Of intended puns and other language barriers
I've just read a very true blogpost about how humour just does not cross borders very well. Borders of language, but mostly, intercultural boders. I guess we're all shaped by whatever environment we evolve in, and humour usually resides in that environment. Humour appeals to things we have experienced, TV shows, books, movies, pop culture in its greater acceptance, family history, you name it. As such, it takes quite a bit of knowing the other to make sure that the joke you're about to make will come across as such. Humour is difficult to translate and difficult to understand when you're living in another country or speaking another language.
What I find hardest however, is how difficult it is to make puns in a language that is not your native language. Not so much because you cannot (as in "you're not able to"), but because the pun presupposes a mastery of the language that people aren't ready to grant you. After all, I'm a French speaking English, or German, so people know that English or German aren't my first language, and they'll be somewhat hermetic to my trying to play with the language that is theirs.

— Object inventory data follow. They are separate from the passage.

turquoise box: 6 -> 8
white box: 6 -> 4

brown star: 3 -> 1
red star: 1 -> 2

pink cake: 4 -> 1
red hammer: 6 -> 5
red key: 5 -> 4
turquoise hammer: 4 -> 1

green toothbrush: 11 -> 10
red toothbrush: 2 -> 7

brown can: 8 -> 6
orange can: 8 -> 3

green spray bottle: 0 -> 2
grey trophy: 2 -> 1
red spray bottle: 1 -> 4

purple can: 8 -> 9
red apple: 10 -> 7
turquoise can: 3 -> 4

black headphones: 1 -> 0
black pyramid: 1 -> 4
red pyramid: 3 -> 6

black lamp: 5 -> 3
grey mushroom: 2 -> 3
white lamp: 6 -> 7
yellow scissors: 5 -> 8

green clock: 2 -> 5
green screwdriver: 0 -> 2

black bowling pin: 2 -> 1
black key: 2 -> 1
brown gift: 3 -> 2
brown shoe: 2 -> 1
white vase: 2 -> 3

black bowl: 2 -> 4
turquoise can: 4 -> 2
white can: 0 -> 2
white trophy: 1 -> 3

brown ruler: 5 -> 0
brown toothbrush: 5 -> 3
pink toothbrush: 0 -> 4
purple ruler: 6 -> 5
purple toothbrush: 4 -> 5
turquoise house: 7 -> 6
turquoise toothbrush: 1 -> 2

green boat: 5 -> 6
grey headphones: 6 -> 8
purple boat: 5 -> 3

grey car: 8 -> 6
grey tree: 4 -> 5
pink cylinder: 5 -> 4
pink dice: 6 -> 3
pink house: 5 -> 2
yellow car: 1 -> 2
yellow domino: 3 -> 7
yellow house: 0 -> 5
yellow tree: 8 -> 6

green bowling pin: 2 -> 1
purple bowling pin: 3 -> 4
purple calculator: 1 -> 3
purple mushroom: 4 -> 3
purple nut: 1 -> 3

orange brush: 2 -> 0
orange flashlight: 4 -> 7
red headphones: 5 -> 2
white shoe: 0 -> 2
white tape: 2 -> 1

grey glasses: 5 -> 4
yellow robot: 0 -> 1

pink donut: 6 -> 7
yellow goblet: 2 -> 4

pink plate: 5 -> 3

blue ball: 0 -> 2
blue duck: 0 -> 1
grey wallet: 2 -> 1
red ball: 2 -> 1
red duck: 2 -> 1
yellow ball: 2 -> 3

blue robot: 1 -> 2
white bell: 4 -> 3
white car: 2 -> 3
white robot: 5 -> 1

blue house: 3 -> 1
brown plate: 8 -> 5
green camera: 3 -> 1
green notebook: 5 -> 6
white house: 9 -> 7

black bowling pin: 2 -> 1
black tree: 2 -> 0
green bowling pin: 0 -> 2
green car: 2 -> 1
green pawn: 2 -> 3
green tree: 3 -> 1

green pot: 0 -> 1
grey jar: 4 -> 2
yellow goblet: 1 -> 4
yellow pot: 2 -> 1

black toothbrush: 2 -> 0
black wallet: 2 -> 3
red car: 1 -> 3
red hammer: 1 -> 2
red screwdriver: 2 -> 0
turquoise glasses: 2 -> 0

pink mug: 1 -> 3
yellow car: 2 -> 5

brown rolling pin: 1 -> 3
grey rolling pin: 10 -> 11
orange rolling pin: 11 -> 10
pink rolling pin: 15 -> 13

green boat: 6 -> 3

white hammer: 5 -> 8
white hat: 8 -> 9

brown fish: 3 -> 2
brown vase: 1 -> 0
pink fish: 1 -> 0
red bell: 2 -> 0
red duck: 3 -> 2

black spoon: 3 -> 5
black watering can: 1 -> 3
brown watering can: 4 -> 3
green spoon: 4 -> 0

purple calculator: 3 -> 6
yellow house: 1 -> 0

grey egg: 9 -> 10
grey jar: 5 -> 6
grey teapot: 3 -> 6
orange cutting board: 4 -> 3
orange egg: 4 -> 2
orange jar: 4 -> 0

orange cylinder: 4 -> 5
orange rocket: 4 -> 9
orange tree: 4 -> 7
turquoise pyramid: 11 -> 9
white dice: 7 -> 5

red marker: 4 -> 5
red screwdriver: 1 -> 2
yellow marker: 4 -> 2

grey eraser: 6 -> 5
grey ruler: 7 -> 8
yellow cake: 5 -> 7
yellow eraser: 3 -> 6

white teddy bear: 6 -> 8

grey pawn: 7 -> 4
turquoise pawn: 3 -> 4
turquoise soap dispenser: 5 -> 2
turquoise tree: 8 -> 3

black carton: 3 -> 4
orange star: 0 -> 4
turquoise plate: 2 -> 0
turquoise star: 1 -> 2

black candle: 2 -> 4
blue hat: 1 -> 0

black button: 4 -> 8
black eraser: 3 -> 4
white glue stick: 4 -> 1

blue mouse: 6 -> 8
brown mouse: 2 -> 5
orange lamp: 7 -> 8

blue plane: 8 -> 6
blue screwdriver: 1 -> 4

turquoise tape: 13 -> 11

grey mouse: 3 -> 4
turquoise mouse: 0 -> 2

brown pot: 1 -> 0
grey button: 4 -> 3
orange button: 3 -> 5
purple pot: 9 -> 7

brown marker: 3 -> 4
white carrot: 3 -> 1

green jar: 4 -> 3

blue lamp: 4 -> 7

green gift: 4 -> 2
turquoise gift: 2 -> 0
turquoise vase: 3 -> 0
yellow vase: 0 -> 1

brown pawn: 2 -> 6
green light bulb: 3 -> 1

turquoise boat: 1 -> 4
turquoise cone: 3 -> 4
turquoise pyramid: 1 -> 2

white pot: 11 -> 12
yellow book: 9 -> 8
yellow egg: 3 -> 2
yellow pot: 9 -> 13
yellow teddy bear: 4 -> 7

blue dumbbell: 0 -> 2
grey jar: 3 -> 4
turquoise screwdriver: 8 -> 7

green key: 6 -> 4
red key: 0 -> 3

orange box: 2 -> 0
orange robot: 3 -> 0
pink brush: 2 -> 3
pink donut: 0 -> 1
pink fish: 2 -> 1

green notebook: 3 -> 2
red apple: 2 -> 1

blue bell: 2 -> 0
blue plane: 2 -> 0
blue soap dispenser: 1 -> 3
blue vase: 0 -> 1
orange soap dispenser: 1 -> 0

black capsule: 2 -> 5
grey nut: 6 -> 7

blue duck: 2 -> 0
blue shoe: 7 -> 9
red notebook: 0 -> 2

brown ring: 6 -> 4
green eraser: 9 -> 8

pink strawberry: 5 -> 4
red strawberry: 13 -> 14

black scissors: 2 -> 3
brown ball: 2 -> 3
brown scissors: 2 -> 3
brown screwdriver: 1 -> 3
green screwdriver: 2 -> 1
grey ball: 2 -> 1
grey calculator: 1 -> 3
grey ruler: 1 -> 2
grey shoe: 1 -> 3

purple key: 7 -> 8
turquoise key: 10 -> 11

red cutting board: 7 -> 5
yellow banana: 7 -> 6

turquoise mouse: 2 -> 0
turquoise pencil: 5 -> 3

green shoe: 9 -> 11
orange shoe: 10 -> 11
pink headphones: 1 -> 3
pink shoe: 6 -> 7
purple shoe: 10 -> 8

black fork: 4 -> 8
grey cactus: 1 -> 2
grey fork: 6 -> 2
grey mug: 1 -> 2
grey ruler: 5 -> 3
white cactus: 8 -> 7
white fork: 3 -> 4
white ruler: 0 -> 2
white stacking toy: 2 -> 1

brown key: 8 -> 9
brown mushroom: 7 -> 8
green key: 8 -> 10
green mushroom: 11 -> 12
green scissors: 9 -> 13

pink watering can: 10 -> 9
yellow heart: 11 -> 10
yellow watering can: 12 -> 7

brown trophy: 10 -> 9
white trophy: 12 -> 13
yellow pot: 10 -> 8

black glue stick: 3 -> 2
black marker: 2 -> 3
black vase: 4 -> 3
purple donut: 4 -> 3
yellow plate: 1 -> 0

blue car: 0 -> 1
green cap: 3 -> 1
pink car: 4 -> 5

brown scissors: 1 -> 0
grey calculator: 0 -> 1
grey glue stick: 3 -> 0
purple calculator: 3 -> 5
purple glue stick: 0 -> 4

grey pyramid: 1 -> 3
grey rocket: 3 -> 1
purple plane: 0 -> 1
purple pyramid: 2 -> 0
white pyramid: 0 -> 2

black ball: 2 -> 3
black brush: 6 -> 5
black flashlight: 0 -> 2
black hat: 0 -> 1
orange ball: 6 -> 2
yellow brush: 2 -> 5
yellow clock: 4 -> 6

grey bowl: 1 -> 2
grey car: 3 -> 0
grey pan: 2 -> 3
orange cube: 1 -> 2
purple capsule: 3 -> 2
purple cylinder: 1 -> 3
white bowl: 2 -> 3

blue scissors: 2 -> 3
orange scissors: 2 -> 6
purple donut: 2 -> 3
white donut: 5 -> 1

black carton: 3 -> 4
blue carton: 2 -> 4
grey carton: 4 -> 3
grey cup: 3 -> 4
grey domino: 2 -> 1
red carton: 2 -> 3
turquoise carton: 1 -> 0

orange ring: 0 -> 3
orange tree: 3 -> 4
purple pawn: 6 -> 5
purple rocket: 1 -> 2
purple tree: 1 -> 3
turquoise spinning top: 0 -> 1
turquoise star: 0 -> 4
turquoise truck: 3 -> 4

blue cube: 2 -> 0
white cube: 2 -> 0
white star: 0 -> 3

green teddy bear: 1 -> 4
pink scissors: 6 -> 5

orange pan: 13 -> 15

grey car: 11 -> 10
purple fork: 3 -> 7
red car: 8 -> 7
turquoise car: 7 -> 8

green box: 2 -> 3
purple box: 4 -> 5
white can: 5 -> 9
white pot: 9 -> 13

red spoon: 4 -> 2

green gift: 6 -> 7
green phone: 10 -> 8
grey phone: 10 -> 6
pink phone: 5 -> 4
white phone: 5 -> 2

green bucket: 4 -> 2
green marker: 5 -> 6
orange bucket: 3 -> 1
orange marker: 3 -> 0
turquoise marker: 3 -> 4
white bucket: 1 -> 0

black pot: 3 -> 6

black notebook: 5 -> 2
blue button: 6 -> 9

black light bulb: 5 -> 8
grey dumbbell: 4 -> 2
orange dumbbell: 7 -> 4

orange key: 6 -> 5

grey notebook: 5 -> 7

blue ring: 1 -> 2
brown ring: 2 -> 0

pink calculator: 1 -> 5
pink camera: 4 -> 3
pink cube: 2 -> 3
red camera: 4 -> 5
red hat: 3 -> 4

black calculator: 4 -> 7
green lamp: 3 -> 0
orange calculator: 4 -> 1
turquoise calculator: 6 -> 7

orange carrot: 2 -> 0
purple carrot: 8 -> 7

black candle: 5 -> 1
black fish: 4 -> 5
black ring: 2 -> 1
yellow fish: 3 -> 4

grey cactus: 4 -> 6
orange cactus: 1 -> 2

Of course, there are unintended puns. One of the most embarassing moment of my learning-languages life was while trying to make a quiche in the USA (yes, quiche is the one thing I export everywhere I live ;)). I was at the very beginning of my living there, and was looking for grated cheese (Gruyère, to be exact). Which, for the record, simply did not exist in New Mexico. So here I am, talking with my English teacher, and telling her I need eggs, bacon bits and... raped cheese. Yeah. Raped. The thing is, the word for grated in French is "rapé". And since so many English words come from French, I took a stab at it. Wrong stab, it seems. Raped has somewhat of a different meaning than the one I was expecting. That's how you learn, mind you, I'll never forget my English teacher's look, and never ever forget how to say "grated" in English.
But here is another story. There is a phrase in English that goes "I don't give a flying fu*k". Pardon my French. I've always found it funny. And one day I "punned" it, and said "I don't give a fu**ing fly". The first time I said it, I can't remember who it was, but the English speaker that was there said, just a bit embarassed to be correcting me:
"Hmm, the proper way to say this is actually "I don't give a flying fu**". Crap. I was trying to be funny here, but because I am not a native speaker, they thought I had not gotten that right and was making a mistake. That episode taught me two things:
- - No matter how well you master a language, people do remember that you're not a native speaker. This would probably have been considered funny if uttered by a native speaker.
- - A language that you learn is hard to use in a way that isn't conventional.
A bit sad actually, I probably could be quite funny in English, if they'd let me ;). And I realize that my confidence in how well I speak a language can be measured with how funny I try to be. I'm even starting to make jokes in German now! (and they don't come across :P).